Used the kill command to manually kill the dgraph processes on each node.

removed p w zw folders
rm -r p/
rm -r w/
rm -r zw/

dgraph zero --replicas=1 --idx=1 --my=zero1-ip:5080 > zero.log 2>&1 &

Then dgraph zero panics.

Expected behaviour and actual result.

I expected that stopping all dgraph proccesses in the cluster and removing the p w zw folders would wipe any configuration like a clean install.

The actual result seems that there is an additional configuration still hanging around located somewhere else on the server possibly in the dgraph install location.

Hey @JASGames,

Thanks for sharing this.

When you run the following commands

dgraph zero --replicas=3 --idx=1 --my=zero1-ip:5080 > zero.log 2>&1 &
dgraph zero --replicas=3 --idx=2 --my=zero2-ip:5080 --peer=zero1-ip:5080 > zero.log 2>&1 &
dgraph zero --replicas=3 --idx=3 --my=zero2-ip:5080 --peer=zero1-ip:5080 > zero.log 2>&1 &

dgraph alpha --lru_mb 1024 --my=zero1-ip:7080 --zero=zero1-ip:5080 > alpha.log 2>&1 &
dgraph alpha --lru_mb 1024 --my=zero2-ip:7080 --zero=zero1-ip:5080 > alpha.log 2>&1 &
dgraph alpha --lru_mb 1024 --my=zero3-ip:7080 --zero=zero1-ip:5080 > alpha.log 2>&1 &

only 1 alpha and 1 zero will start.

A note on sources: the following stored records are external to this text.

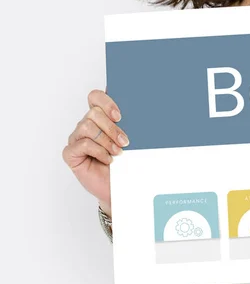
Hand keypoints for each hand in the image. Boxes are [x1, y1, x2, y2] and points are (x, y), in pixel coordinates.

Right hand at [62, 89, 128, 217]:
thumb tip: (144, 110)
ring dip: (106, 140)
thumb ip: (131, 125)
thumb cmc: (125, 162)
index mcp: (100, 117)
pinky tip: (108, 160)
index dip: (106, 102)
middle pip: (93, 113)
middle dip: (112, 128)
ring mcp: (77, 139)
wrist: (120, 186)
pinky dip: (99, 152)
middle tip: (125, 142)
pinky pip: (82, 144)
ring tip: (117, 152)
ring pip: (87, 126)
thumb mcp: (133, 141)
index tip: (120, 116)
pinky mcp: (71, 153)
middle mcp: (86, 125)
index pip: (95, 97)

To start multiple nodes you’ll need to provide offset as shown here.

Still starting a zero in the end should have worked. Can you please share the command that you’re using to kill the instances of alphas and zeros?

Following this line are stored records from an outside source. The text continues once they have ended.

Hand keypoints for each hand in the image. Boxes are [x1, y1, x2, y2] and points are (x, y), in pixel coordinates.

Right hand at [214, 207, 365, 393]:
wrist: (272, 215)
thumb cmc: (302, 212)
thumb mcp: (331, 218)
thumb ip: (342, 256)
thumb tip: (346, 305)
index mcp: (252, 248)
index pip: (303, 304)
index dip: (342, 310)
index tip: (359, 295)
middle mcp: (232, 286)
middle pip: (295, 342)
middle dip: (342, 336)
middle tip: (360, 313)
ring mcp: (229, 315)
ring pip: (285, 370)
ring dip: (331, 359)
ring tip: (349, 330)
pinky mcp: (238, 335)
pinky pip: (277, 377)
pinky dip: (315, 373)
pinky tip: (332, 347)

Sorry I didn’t make it specifically clear but each of the dgraph zero and dgraph alpha commands were run on seperate machines not on a single machine. I killed the processes of dgraph using the linux kill PID command so if the running dgraph zero process id on a machine was 1234 I would have run kill 1234

You can see in the error message above I0812 21:17:52.002298 12813 pool.go:160] CONNECTING to my-old-second-zero-ip:5080 which suggests that etcd or some config somewhere is expecting my old cluster nodes to be running even tho after killing all process across all three machines and removing the p w and zw folders. I got the error trying to run a single node cluster on the first machine with this command dgraph zero --replicas=1 --idx=1 --my=zero1-ip:5080 > zero.log 2>&1 &

A ran the above command after I had kill all the processes across all three machines and removed all the folders.

Hope that makes sense :sweat_smile: